I have a Diamond Razor Edge for sale. It has 30-60 pound draw weight and 19-29 inch draw length. It comes with a Cobra 3 pin sight, hostage arrow rest, d- loop, NAP shockblocker 500 stabilizer, and peep sight. Ill sell it for 250 for the package. Has been used but still in very good condition.


----------



## Carpshooter (Dec 27, 2008)

*You come to the right place !*

:mg: I'll get the :welcome: wagon out for you !:nod:

I got a Mission Menace for my grandkids ,it covers alot of draw length and weigh ,check 'em out !:wink:


----------



## wiseguy1 (Dec 2, 2009)

*Wow..*

Lots of quick replies. Being new, I am still learning what is needed. 

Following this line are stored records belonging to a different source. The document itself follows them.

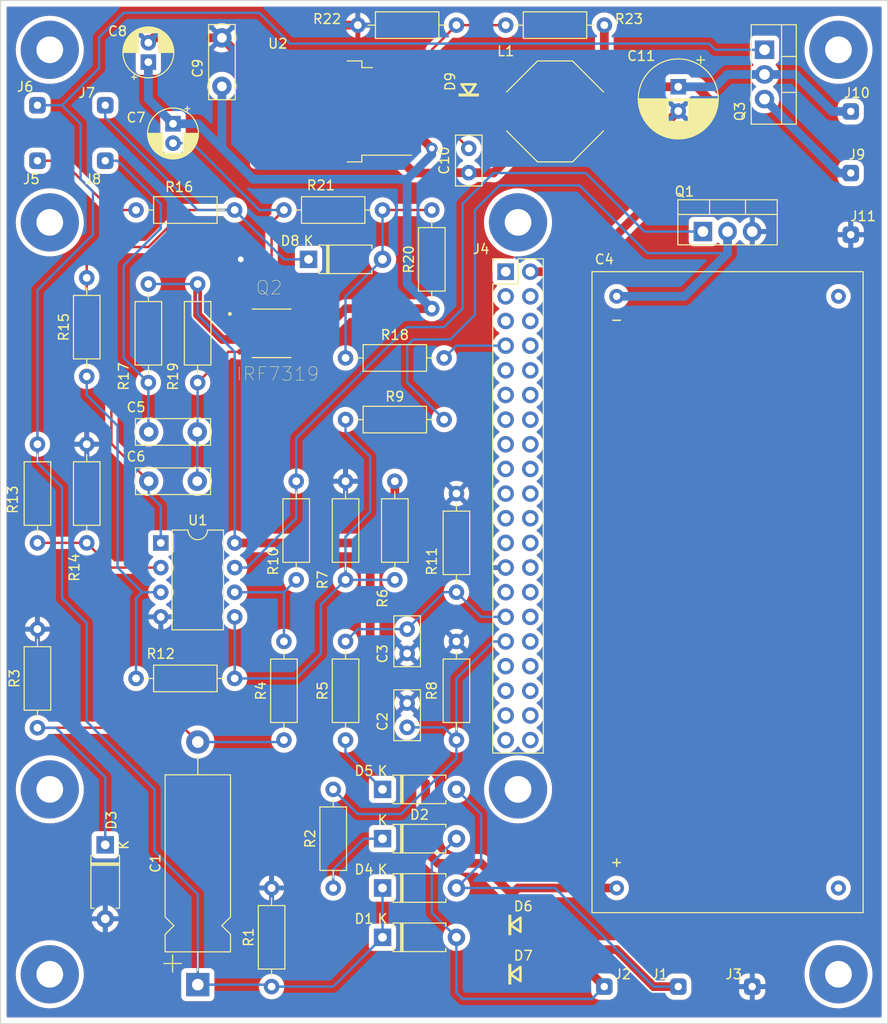
<source format=kicad_pcb>
(kicad_pcb (version 20211014) (generator pcbnew)

  (general
    (thickness 1.6)
  )

  (paper "USLetter")
  (layers
    (0 "F.Cu" signal)
    (31 "B.Cu" signal)
    (32 "B.Adhes" user "B.Adhesive")
    (33 "F.Adhes" user "F.Adhesive")
    (34 "B.Paste" user)
    (35 "F.Paste" user)
    (36 "B.SilkS" user "B.Silkscreen")
    (37 "F.SilkS" user "F.Silkscreen")
    (38 "B.Mask" user)
    (39 "F.Mask" user)
    (40 "Dwgs.User" user "User.Drawings")
    (41 "Cmts.User" user "User.Comments")
    (42 "Eco1.User" user "User.Eco1")
    (43 "Eco2.User" user "User.Eco2")
    (44 "Edge.Cuts" user)
    (45 "Margin" user)
    (46 "B.CrtYd" user "B.Courtyard")
    (47 "F.CrtYd" user "F.Courtyard")
    (48 "B.Fab" user)
    (49 "F.Fab" user)
    (50 "User.1" user)
    (51 "User.2" user)
    (52 "User.3" user)
    (53 "User.4" user)
    (54 "User.5" user)
    (55 "User.6" user)
    (56 "User.7" user)
    (57 "User.8" user)
    (58 "User.9" user)
  )

  (setup
    (stackup
      (layer "F.SilkS" (type "Top Silk Screen"))
      (layer "F.Paste" (type "Top Solder Paste"))
      (layer "F.Mask" (type "Top Solder Mask") (thickness 0.01))
      (layer "F.Cu" (type "copper") (thickness 0.035))
      (layer "dielectric 1" (type "core") (thickness 1.51) (material "FR4") (epsilon_r 4.5) (loss_tangent 0.02))
      (layer "B.Cu" (type "copper") (thickness 0.035))
      (layer "B.Mask" (type "Bottom Solder Mask") (thickness 0.01))
      (layer "B.Paste" (type "Bottom Solder Paste"))
      (layer "B.SilkS" (type "Bottom Silk Screen"))
      (copper_finish "None")
      (dielectric_constraints no)
    )
    (pad_to_mask_clearance 0)
    (pcbplotparams
      (layerselection 0x00010fc_ffffffff)
      (disableapertmacros false)
      (usegerberextensions false)
      (usegerberattributes true)
      (usegerberadvancedattributes true)
      (creategerberjobfile true)
      (svguseinch false)
      (svgprecision 6)
      (excludeedgelayer true)
      (plotframeref false)
      (viasonmask false)
      (mode 1)
      (useauxorigin false)
      (hpglpennumber 1)
      (hpglpenspeed 20)
      (hpglpendiameter 15.000000)
      (dxfpolygonmode true)
      (dxfimperialunits true)
      (dxfusepcbnewfont true)
      (psnegative false)
      (psa4output false)
      (plotreference true)
      (plotvalue true)
      (plotinvisibletext false)
      (sketchpadsonfab false)
      (subtractmaskfromsilk false)
      (outputformat 1)
      (mirror false)
      (drillshape 1)
      (scaleselection 1)
      (outputdirectory "")
    )
  )

  (net 0 "")
  (net 1 "GND")
  (net 2 "Net-(C1-Pad2)")
  (net 3 "Net-(C1-Pad1)")
  (net 4 "Net-(C10-Pad2)")
  (net 5 "Net-(C4-Pad2)")
  (net 6 "Net-(C2-Pad2)")
  (net 7 "Net-(C10-Pad1)")
  (net 8 "Net-(C7-Pad2)")
  (net 9 "Net-(C3-Pad1)")
  (net 10 "Net-(C4-Pad1)")
  (net 11 "Net-(D2-Pad1)")
  (net 12 "Net-(C6-Pad2)")
  (net 13 "Net-(D1-Pad2)")
  (net 14 "/A")
  (net 15 "Net-(C7-Pad1)")
  (net 16 "Net-(C11-Pad1)")
  (net 17 "Net-(D4-Pad2)")
  (net 18 "Net-(D5-Pad1)")
  (net 19 "unconnected-(J4-Pad1)")
  (net 20 "unconnected-(J4-Pad3)")
  (net 21 "unconnected-(J4-Pad4)")
  (net 22 "unconnected-(J4-Pad5)")
  (net 23 "unconnected-(J4-Pad6)")
  (net 24 "Net-(J4-Pad7)")
  (net 25 "unconnected-(J4-Pad8)")
  (net 26 "unconnected-(J4-Pad9)")
  (net 27 "unconnected-(J4-Pad10)")
  (net 28 "unconnected-(J4-Pad11)")
  (net 29 "unconnected-(J4-Pad12)")
  (net 30 "unconnected-(J4-Pad13)")
  (net 31 "unconnected-(J4-Pad14)")
  (net 32 "unconnected-(J4-Pad15)")
  (net 33 "unconnected-(J4-Pad16)")
  (net 34 "unconnected-(J4-Pad17)")
  (net 35 "unconnected-(J4-Pad18)")
  (net 36 "unconnected-(J4-Pad19)")
  (net 37 "unconnected-(J4-Pad20)")
  (net 38 "unconnected-(J4-Pad21)")
  (net 39 "unconnected-(J4-Pad22)")
  (net 40 "unconnected-(J4-Pad23)")
  (net 41 "unconnected-(J4-Pad24)")
  (net 42 "unconnected-(J4-Pad26)")
  (net 43 "unconnected-(J4-Pad27)")
  (net 44 "unconnected-(J4-Pad28)")
  (net 45 "unconnected-(J4-Pad30)")
  (net 46 "unconnected-(J4-Pad32)")
  (net 47 "unconnected-(J4-Pad33)")
  (net 48 "unconnected-(J4-Pad34)")
  (net 49 "unconnected-(J4-Pad35)")
  (net 50 "unconnected-(J4-Pad36)")
  (net 51 "unconnected-(J4-Pad37)")
  (net 52 "/B")
  (net 53 "unconnected-(J4-Pad38)")
  (net 54 "unconnected-(J4-Pad39)")
  (net 55 "unconnected-(J4-Pad40)")
  (net 56 "Net-(Q1-Pad1)")
  (net 57 "Net-(R10-Pad1)")
  (net 58 "Net-(R12-Pad1)")
  (net 59 "Net-(R12-Pad2)")
  (net 60 "Net-(R13-Pad2)")
  (net 61 "Net-(R22-Pad1)")
  (net 62 "Net-(J9-Pad1)")
  (net 63 "Net-(D8-Pad2)")
  (net 64 "Net-(J5-Pad1)")
  (net 65 "unconnected-(U2-Pad5)")
  (net 66 "unconnected-(U2-Pad7)")

  (footprint "Diode_THT:D_A-405_P7.62mm_Horizontal" (layer "F.Cu") (at 134.62 172.72))

  (footprint "Capacitor_THT:CP_Radial_D8.0mm_P2.50mm" (layer "F.Cu") (at 165.1 90.17 -90))

  (footprint "Resistor_THT:R_Axial_DIN0207_L6.3mm_D2.5mm_P10.16mm_Horizontal" (layer "F.Cu") (at 125.73 140.97 90))

  (footprint "Resistor_THT:R_Axial_DIN0207_L6.3mm_D2.5mm_P10.16mm_Horizontal" (layer "F.Cu") (at 129.54 172.72 90))

  (footprint "Resistor_THT:R_Axial_DIN0207_L6.3mm_D2.5mm_P10.16mm_Horizontal" (layer "F.Cu") (at 123.19 182.88 90))

  (footprint "my_extras:DO-214AC" (layer "F.Cu") (at 148.59 176.53))

  (footprint "my_extras:SolderConnector" (layer "F.Cu") (at 182.88 92.71))

  (footprint "Package_TO_SOT_THT:TO-220-3_Vertical" (layer "F.Cu") (at 167.64 105.085))

  (footprint "Capacitor_THT:C_Disc_D5.0mm_W2.5mm_P2.50mm" (layer "F.Cu") (at 137.16 146.05 -90))

  (footprint "my_extras:pihole" (layer "F.Cu") (at 100.33 162.56))

  (footprint "Capacitor_THT:C_Disc_D5.0mm_W2.5mm_P2.50mm" (layer "F.Cu") (at 137.16 153.67 -90))

  (footprint "Resistor_THT:R_Axial_DIN0207_L6.3mm_D2.5mm_P10.16mm_Horizontal" (layer "F.Cu") (at 130.81 124.46))

  (footprint "Resistor_THT:R_Axial_DIN0207_L6.3mm_D2.5mm_P10.16mm_Horizontal" (layer "F.Cu") (at 110.49 110.49 -90))

  (footprint "Resistor_THT:R_Axial_DIN0207_L6.3mm_D2.5mm_P10.16mm_Horizontal" (layer "F.Cu") (at 147.32 83.82))

  (footprint "my_extras:pihole" (layer "F.Cu") (at 100.33 104.14))

  (footprint "Capacitor_THT:CP_Radial_D5.0mm_P2.00mm" (layer "F.Cu") (at 110.49 87.63 90))

  (footprint "Capacitor_THT:C_Disc_D7.5mm_W2.5mm_P5.00mm" (layer "F.Cu") (at 115.53 130.81 180))

  (footprint "Resistor_THT:R_Axial_DIN0207_L6.3mm_D2.5mm_P10.16mm_Horizontal" (layer "F.Cu") (at 142.24 147.32 -90))

  (footprint "Capacitor_THT:C_Disc_D7.5mm_W2.5mm_P5.00mm" (layer "F.Cu") (at 118.07 90.13 90))

  (footprint "Resistor_THT:R_Axial_DIN0207_L6.3mm_D2.5mm_P10.16mm_Horizontal" (layer "F.Cu") (at 115.57 110.49 -90))

  (footprint "Resistor_THT:R_Axial_DIN0207_L6.3mm_D2.5mm_P10.16mm_Horizontal" (layer "F.Cu") (at 130.81 118.11))

  (footprint "my_extras:SolderConnector" (layer "F.Cu") (at 106.045 92.075))

  (footprint "Capacitor_THT:C_Disc_D5.0mm_W2.5mm_P2.50mm" (layer "F.Cu") (at 143.51 96.52 -90))

  (footprint "my_extras:SOIC127P600X175-8N" (layer "F.Cu") (at 123.19 115.57))

  (footprint "Resistor_THT:R_Axial_DIN0207_L6.3mm_D2.5mm_P10.16mm_Horizontal" (layer "F.Cu") (at 99.06 127 -90))

  (footprint "Resistor_THT:R_Axial_DIN0207_L6.3mm_D2.5mm_P10.16mm_Horizontal" (layer "F.Cu") (at 104.14 120.015 90))

  (footprint "my_extras:SolderConnector" (layer "F.Cu") (at 172.72 182.88))

  (footprint (layer "F.Cu") (at 181.61 181.61))

  (footprint "my_extras:pihole" (layer "F.Cu") (at 148.59 162.56))

  (footprint "my_extras:DO-214AC" (layer "F.Cu") (at 143.51 90.17 90))

  (footprint "Diode_THT:D_A-405_P7.62mm_Horizontal" (layer "F.Cu") (at 134.62 177.8))

  (footprint "Package_TO_SOT_SMD:TO-263-7_TabPin8" (layer "F.Cu") (at 129.54 92.71 180))

  (footprint "Diode_THT:D_A-405_P7.62mm_Horizontal" (layer "F.Cu") (at 106.045 168.275 -90))

  (footprint "my_extras:DO-214AC" (layer "F.Cu") (at 148.59 181.61))

  (footprint "Resistor_THT:R_Axial_DIN0207_L6.3mm_D2.5mm_P10.16mm_Horizontal" (layer "F.Cu") (at 130.81 140.97 90))

  (footprint (layer "F.Cu") (at 100.33 181.61))

  (footprint "Resistor_THT:R_Axial_DIN0207_L6.3mm_D2.5mm_P10.16mm_Horizontal" (layer "F.Cu") (at 134.62 102.87 180))

  (footprint "Resistor_THT:R_Axial_DIN0207_L6.3mm_D2.5mm_P10.16mm_Horizontal" (layer "F.Cu") (at 142.24 132.08 -90))

  (footprint "Diode_THT:D_A-405_P7.62mm_Horizontal" (layer "F.Cu") (at 134.62 162.56))

  (footprint "Resistor_THT:R_Axial_DIN0207_L6.3mm_D2.5mm_P10.16mm_Horizontal" (layer "F.Cu") (at 109.22 102.87))

  (footprint "my_extras:SolderConnector" (layer "F.Cu") (at 182.88 99.06))

  (footprint "Capacitor_THT:CP_Radial_D5.0mm_P2.00mm" (layer "F.Cu") (at 113.03 93.98 -90))

  (footprint "my_extras:SolderConnector" (layer "F.Cu") (at 99.06 92.075))

  (footprint "Resistor_THT:R_Axial_DIN0207_L6.3mm_D2.5mm_P10.16mm_Horizontal" (layer "F.Cu") (at 119.38 151.13 180))

  (footprint "Resistor_THT:R_Axial_DIN0207_L6.3mm_D2.5mm_P10.16mm_Horizontal" (layer "F.Cu") (at 124.46 157.48 90))

  (footprint "Connector_PinHeader_2.54mm:PinHeader_2x20_P2.54mm_Vertical" (layer "F.Cu")
    (tedit 59FED5CC) (tstamp a2f18d16-223d-4916-8dde-47bd4f3f044a)
    (at 147.315 109.225)
    (descr "Through hole straight pin header, 2x20, 2.54mm pitch, double rows")
    (tags "Through hole pin header THT 2x20 2.54mm double row")
    (property "Sheetfile" "PSU.kicad_sch")
    (property "Sheetname" "")
    (path "/9654f0de-99cd-4a0b-97ac-04fe683fda27")
    (attr through_hole)
    (fp_text reference "J4" (at -2.535 -2.33) (layer "F.SilkS")
      (effects (font (size 1 1) (thickness 0.15)))
      (tstamp b45edd50-86d0-4b7b-bb21-6a0567a7990b)
    )
    (fp_text value "Conn_02x20_Odd_Even" (at 1.27 50.59) (layer "F.Fab") hide
      (effects (font (size 1 1) (thickness 0.15)))
      (tstamp 23553e09-1c18-45ff-9026-9edf808b8492)
    )
    (fp_text user "${REFERENCE}" (at 1.27 24.13 90) (layer "F.Fab")
      (effects (font (size 1 1) (thickness 0.15)))
      (tstamp 891d65d0-7073-49d8-92d2-28a203a7c91b)
    )
    (fp_line (start -1.33 1.27) (end -1.33 49.59) (layer "F.SilkS") (width 0.12) (tstamp 04476270-9956-4e1f-b23b-388b419342dc))
    (fp_line (start -1.33 49.59) (end 3.87 49.59) (layer "F.SilkS") (width 0.12) (tstamp 320e427c-48a3-4ca6-b4b7-7d3756983bc5))
    (fp_line (start 1.27 1.27) (end 1.27 -1.33) (layer "F.SilkS") (width 0.12) (tstamp 7ad41815-ca74-4611-8aca-c893c52611b6))
    (fp_line (start 1.27 -1.33) (end 3.87 -1.33) (layer "F.SilkS") (width 0.12) (tstamp 8bf64d13-4397-4c6d-ac97-2abf7af19117))
    (fp_line (start -1.33 0) (end -1.33 -1.33) (layer "F.SilkS") (width 0.12) (tstamp 8d8ae75d-991a-4e5f-8b71-7bcfaab5f564))
    (fp_line (start -1.33 -1.33) (end 0 -1.33) (layer "F.SilkS") (width 0.12) (tstamp c163a4fe-3aa5-41d0-a478-de447489d34d))
    (fp_line (start 3.87 -1.33) (end 3.87 49.59) (layer "F.SilkS") (width 0.12) (tstamp c57a800d-8e2c-4616-a9ed-46295fc50bf8))
    (fp_line (start -1.33 1.27) (end 1.27 1.27) (layer "F.SilkS") (width 0.12) (tstamp e66989fc-0a88-4b31-b422-4e4d4ad83648))
    (fp_line (start 4.35 -1.8) (end -1.8 -1.8) (layer "F.CrtYd") (width 0.05) (tstamp 091c71d7-e3c1-4d3a-b899-8cb2abac608a))
    (fp_line (start -1.8 -1.8) (end -1.8 50.05) (layer "F.CrtYd") (width 0.05) (tstamp 7c8789b5-474e-4a67-af16-07678bd4e27d))
    (fp_line (start 4.35 50.05) (end 4.35 -1.8) (layer "F.CrtYd") (width 0.05) (tstamp 9e4a15b4-83b6-4ec6-84a8-bc76120f9e4f))
    (fp_line (start -1.8 50.05) (end 4.35 50.05) (layer "F.CrtYd") (width 0.05) (tstamp d3a3797c-8a25-45a8-8f9e-32cf451ba28a))
    (fp_line (start 0 -1.27) (end 3.81 -1.27) (layer "F.Fab") (width 0.1) (tstamp 1ae017af-c4c3-4621-b074-f857aff2b9e4))
    (fp_line (start 3.81 -1.27) (end 3.81 49.53) (layer "F.Fab") (width 0.1) (tstamp 5f5443cd-fe40-4962-a3c6-d2aea28470c5))
    (fp_line (start -1.27 49.53) (end -1.27 0) (layer "F.Fab") (width 0.1) (tstamp 65cf8c11-be04-4099-9346-f4bbdda6f662))
    (fp_line (start 3.81 49.53) (end -1.27 49.53) (layer "F.Fab") (width 0.1) (tstamp 78e7c278-9b5c-432f-8f2c-0aca5fb41804))
    (fp_line (start -1.27 0) (end 0 -1.27) (layer "F.Fab") (width 0.1) (tstamp 85fb3bb3-29c9-4c56-9bcd-6cb1b5ae93a0))
    (pad "1" thru_hole rect locked (at 0 0) (size 1.7 1.7) (drill 1) (layers *.Cu *.Mask)
      (net 19 "unconnected-(J4-Pad1)") (pinfunction "Pin_1") (pintype "passive+no_connect") (tstamp c9b90a01-a1a2-4a8e-a3ba-db4fbdd2e19a))
    (pad "2" thru_hole oval locked (at 2.54 0) (size 1.7 1.7) (drill 1) (layers *.Cu *.Mask)
      (net 16 "Net-(C11-Pad1)") (pinfunction "Pin_2") (pintype "passive") (tstamp c340caea-f2a8-49b1-822f-586d5861a8d1))
    (pad "3" thru_hole oval locked (at 0 2.54) (size 1.7 1.7) (drill 1) (layers *.Cu *.Mask)
      (net 20 "unconnected-(J4-Pad3)") (pinfunction "Pin_3") (pintype "passive+no_connect") (tstamp 9a1e09d1-b2bd-4f12-9c4f-902ce061eaf1))
    (pad "4" thru_hole oval locked (at 2.54 2.54) (size 1.7 1.7) (drill 1) (layers *.Cu *.Mask)
      (net 21 "unconnected-(J4-Pad4)") (pinfunction "Pin_4") (pintype "passive+no_connect") (tstamp 77ebffe9-c7ed-479b-97c8-25659bca65e4))
    (pad "5" thru_hole oval locked (at 0 5.08) (size 1.7 1.7) (drill 1) (layers *.Cu *.Mask)
      (net 22 "unconnected-(J4-Pad5)") (pinfunction "Pin_5") (pintype "passive+no_connect") (tstamp 32b8e16a-dec0-4e2f-9f47-8c7af10e5b71))
    (pad "6" thru_hole oval locked (at 2.54 5.08) (size 1.7 1.7) (drill 1) (layers *.Cu *.Mask)
      (net 23 "unconnected-(J4-Pad6)") (pinfunction "Pin_6") (pintype "passive+no_connect") (tstamp f645ccfe-e370-4e5a-84da-2fa96389a970))
    (pad "7" thru_hole oval locked (at 0 7.62) (size 1.7 1.7) (drill 1) (layers *.Cu *.Mask)
      (net 24 "Net-(J4-Pad7)") (pinfunction "Pin_7") (pintype "passive") (tstamp b015fb48-f286-4442-aa6e-1483c9439878))
    (pad "8" thru_hole oval locked (at 2.54 7.62) (size 1.7 1.7) (drill 1) (layers *.Cu *.Mask)
      (net 25 "unconnected-(J4-Pad8)") (pinfunction "Pin_8") (pintype "passive+no_connect") (tstamp cf824f13-19bc-4da9-bcfb-b6e5e4eb9512))
    (pad "9" thru_hole oval locked (at 0 10.16) (size 1.7 1.7) (drill 1) (layers *.Cu *.Mask)
      (net 26 "unconnected-(J4-Pad9)") (pinfunction "Pin_9") (pintype "passive+no_connect") (tstamp 8521f60a-0557-43e6-b7fa-1553e87fc6ac))
    (pad "10" thru_hole oval locked (at 2.54 10.16) (size 1.7 1.7) (drill 1) (layers *.Cu *.Mask)
      (net 27 "unconnected-(J4-Pad10)") (pinfunction "Pin_10") (pintype "passive+no_connect") (tstamp 26ced51b-2721-416f-887b-447a1cf0419e))
    (pad "11" thru_hole oval locked (at 0 12.7) (size 1.7 1.7) (drill 1) (layers *.Cu *.Mask)
      (net 28 "unconnected-(J4-Pad11)") (pinfunction "Pin_11") (pintype "passive+no_connect") (tstamp c969e503-2e7b-4300-9d64-1109985f232d))
    (pad "12" thru_hole oval locked (at 2.54 12.7) (size 1.7 1.7) (drill 1) (layers *.Cu *.Mask)
      (net 29 "unconnected-(J4-Pad12)") (pinfunction "Pin_12") (pintype "passive+no_connect") (tstamp d8401352-5e67-490b-92a2-a4ac76d52218))
    (pad "13" thru_hole oval locked (at 0 15.24) (size 1.7 1.7) (drill 1) (layers *.Cu *.Mask)
      (net 30 "unconnected-(J4-Pad13)") (pinfunction "Pin_13") (pintype "passive+no_connect") (tstamp c84ffc5f-d0b1-4da8-a2f7-8df4e3e9878f))
    (pad "14" thru_hole oval locked (at 2.54 15.24) (size 1.7 1.7) (drill 1) (layers *.Cu *.Mask)
      (net 31 "unconnected-(J4-Pad14)") (pinfunction "Pin_14") (pintype "passive+no_connect") (tstamp af325e00-ee43-4504-a3ca-233c59b8a368))
    (pad "15" thru_hole oval locked (at 0 17.78) (size 1.7 1.7) (drill 1) (layers *.Cu *.Mask)
      (net 32 "unconnected-(J4-Pad15)") (pinfunction "Pin_15") (pintype "passive+no_connect") (tstamp 9564619c-543b-48dd-a434-a5bb5f5a1a3c))
    (pad "16" thru_hole oval locked (at 2.54 17.78) (size 1.7 1.7) (drill 1) (layers *.Cu *.Mask)
      (net 33 "unconnected-(J4-Pad16)") (pinfunction "Pin_16") (pintype "passive+no_connect") (tstamp ccc6f3fd-1944-4edf-8543-841cad48ac8d))
    (pad "17" thru_hole oval locked (at 0 20.32) (size 1.7 1.7) (drill 1) (layers *.Cu *.Mask)
      (net 34 "unconnected-(J4-Pad17)") (pinfunction "Pin_17") (pintype "passive+no_connect") (tstamp cd54c2e9-c21a-408a-978e-d6e9b274ec5b))
    (pad "18" thru_hole oval locked (at 2.54 20.32) (size 1.7 1.7) (drill 1) (layers *.Cu *.Mask)
      (net 35 "unconnected-(J4-Pad18)") (pinfunction "Pin_18") (pintype "passive+no_connect") (tstamp 782f73ac-ecc6-4334-98f0-ff9cbb708bd9))
    (pad "19" thru_hole oval locked (at 0 22.86) (size 1.7 1.7) (drill 1) (layers *.Cu *.Mask)
      (net 36 "unconnected-(J4-Pad19)") (pinfunction "Pin_19") (
... [1102217 chars truncated]
</source>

There are a lot of accessories, and things to learn. 

I appreciate the input.


----------



## Tim Roberts (Jul 13, 2002)

:wav: :yo: *G'day.*







to *Archery Talk* Steve. Have fun here.  Check out the Classifieds and also post a WTB ad.


----------



## rycountryboy (Feb 21, 2008)

:welcome: to AT


----------



## BWiz (Dec 15, 2008)

:welcomesign: to AT!!


----------



## wicked1Joe (May 19, 2009)

:wav:Welcome to AT:wav:


----------